What must a Chesters franchisee stop doing immediately upon termination or expiration of the agreement?
Chesters Franchise · 2025 FDDAnswer from 2025 FDD Document
When this Agreement expires or is terminated, you must immediately stop operating the Restaurant under the Chester's System and Marks; not thereafter represent to the public or hold yourself out as a present or former licensee of ours; immediately and permanently stop using any confidential methods, procedures, and techniques associated with the Chester's System and Marks; follow our instructions to de-identify the Restaurant from the Chester's System within the timeframe we specify; promptly pay all monies due to us and our affiliates; immediately deliver to us (at no cost to us) all Manuals, brochures, invoices, and other materials bearing the Marks.
Source: Item 23 — **RECEIPTS (FDD pages 48–197)
What This Means (2025 FDD)
According to Chesters's 2025 Franchise Disclosure Document, upon termination or expiration of the franchise agreement, a franchisee must immediately cease certain activities. Specifically, the franchisee must stop operating the restaurant under the Chesters system and marks, and must not represent themselves as a current or former licensee. They must also immediately and permanently stop using any confidential methods, procedures, and techniques associated with the Chesters system and marks.
In addition to ceasing operations and use of the Chesters system, the franchisee is obligated to follow Chesters's instructions to de-identify the restaurant from the Chesters system within a specified timeframe. The franchisee must also promptly pay all monies due to Chesters and its affiliates. Furthermore, the franchisee must immediately deliver to Chesters all manuals, brochures, invoices, and other materials bearing the marks at no cost to Chesters.
The franchisee has 30 business days to demonstrate completion of all payment and restaurant-specific physical de-branding obligations. Failure to meet the payment and de-branding obligations within this timeframe results in a $10,000 fee.
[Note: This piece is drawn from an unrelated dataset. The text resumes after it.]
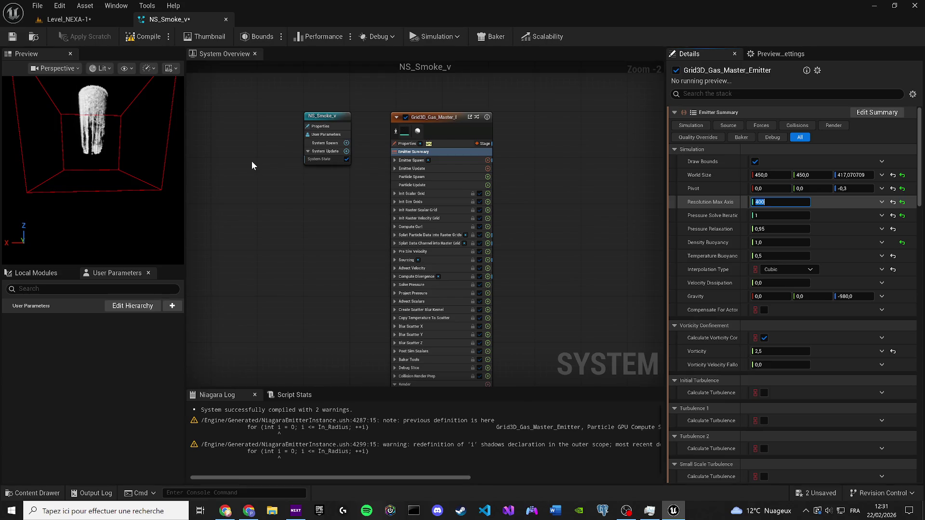
pyautogui.click(252, 162)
If the franchisee fails to comply with de-branding obligations within the specified timeframe, they agree to allow Chesters's third-party agent access to the premises to remove Chesters marks from the location.
All obligations of both Chesters and the franchisee (including their owners) that, by their nature, are meant to survive the agreement's expiration or termination will remain in full effect until satisfied. This ensures that certain responsibilities and duties continue even after the formal agreement has ended, providing ongoing protection and clarity for both parties.